Reminds me of my brother who refuses to attend Dad’s funeral because he’d have to give up a day of his vacation to attend. And then told everyone I wouldn’t “let” him attend his own father’s funeral.

He didn’t explain that he wanted me to delay the funeral for over two weeks, until after his vacation ended and he could claim another paid day for his father’s funeral. Dad had put his name on his bank accounts so, as the son, he could pay the bills. He kept all the money for himself. I paid all the funeral expenses though I made half of what my brother made.

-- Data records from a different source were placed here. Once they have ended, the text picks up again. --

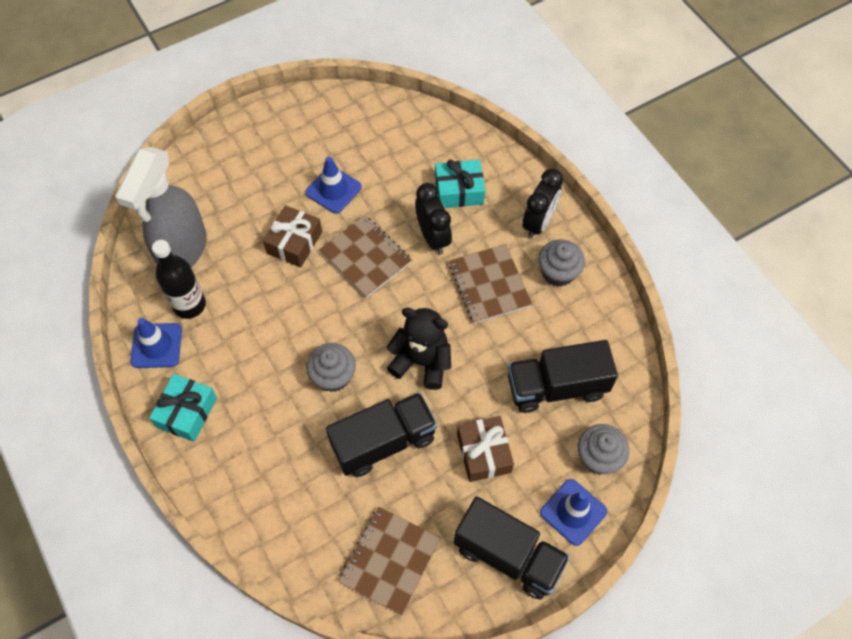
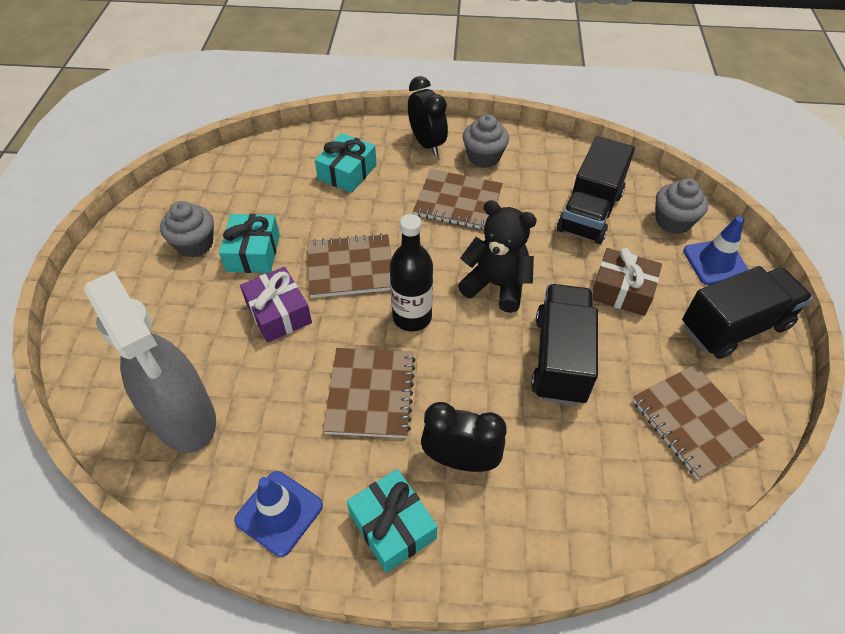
camera: 55 degrees left, 10 degrees down
(189, 305) = (259, 448): black bottle -> black bottle (412, 317)
(270, 340) = (370, 393): none -> brown notebook
(294, 242) = (278, 313): brown gift -> purple gift
(333, 190) = (253, 253): blue traffic cone -> turquoise gift
(333, 376) = (457, 361): grey cupcake -> grey cupcake (195, 244)
(422, 362) = (496, 285): black teddy bear -> black teddy bear turned 60 degrees clockwise
(433, 237) = (376, 212): black clock -> black clock (460, 460)

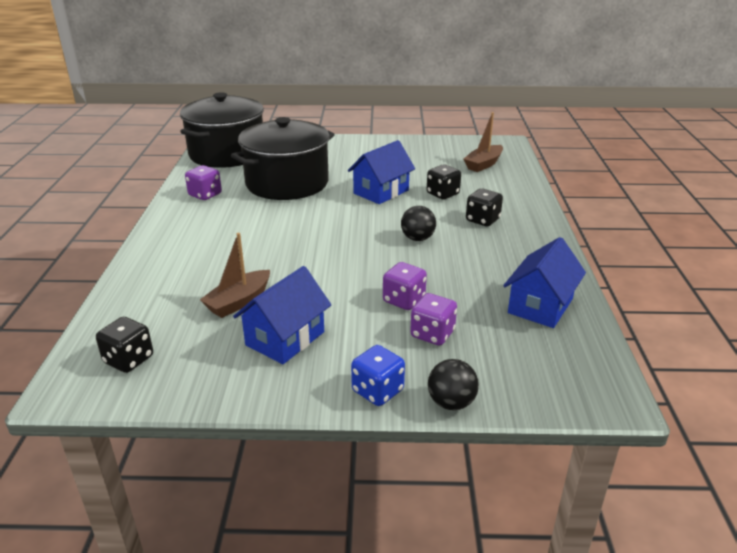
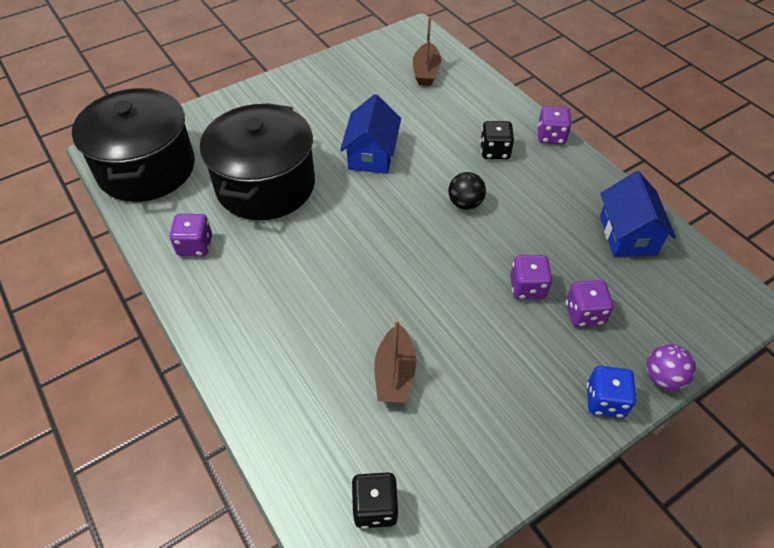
camera: 35 degrees left, 20 degrees up
(285, 338) = (481, 392): blue house -> none
(442, 194) = (429, 131): black dice -> none
(451, 403) = (663, 378): black ball -> purple ball
(546, 227) = (551, 136): none -> purple dice

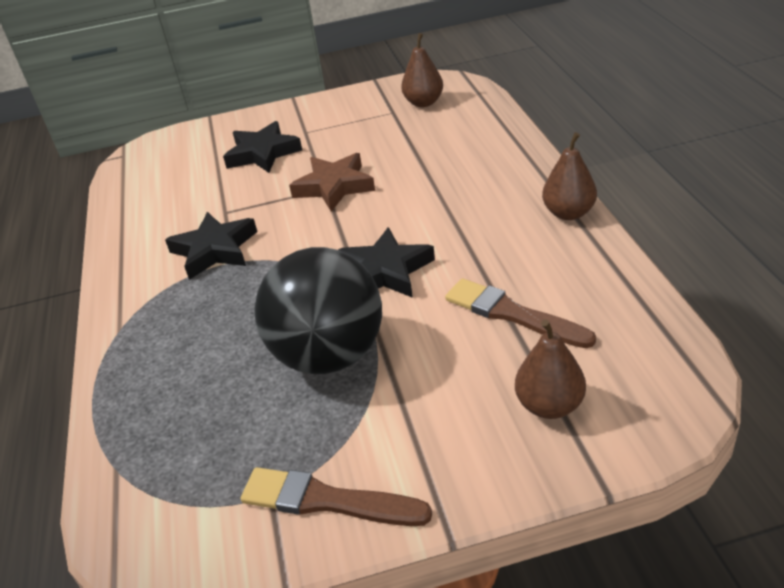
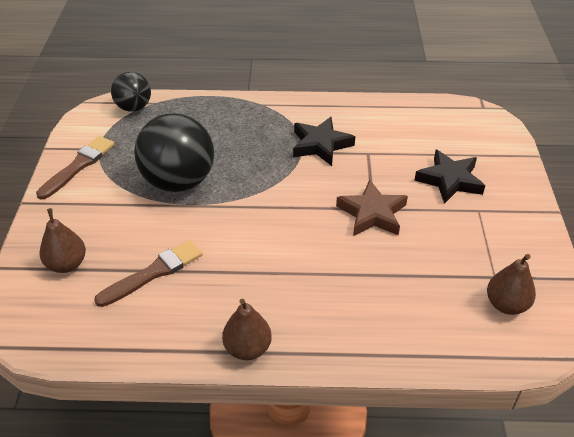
camera: 100 degrees right, 5 degrees up
(133, 494) = (134, 107): none -> black ball
(385, 271) = (243, 221): black star -> none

Edhla September 27, 2011 at 11:54 am

My mother missed her father’s funeral, because of the behaviour of her brother and his family. She had nursed her father in his last days, without food or sleep, and she had done everything she could for him, and given her emotional state, did not need to be near those people. My aunt, for example, called her youngest son’s singing teacher from my grandparents’ kitchen asking that he learn something “for the funeral.” My grandfather was still alive at that time and my mother was in there by his bedside while this awful woman was using it as an occasion to show off my cousin (whose talents are mediocre at best.)

At the funeral, a different uncle (a reasonable one) did the eulogy and mentioned my mother, saying that she felt unable to attend and that she had taken on much of my grandfather’s palliative care and that our thoughts should be with her. I appreciated that. What I did NOT appreciate was the wake, where I heard distant cousins and other family snarking about how my mother wasn’t there. Did they care for my grandfather? Nope. But they all had an ignorant opinion on it!

Truly, a death in the family really highlights the worst in people.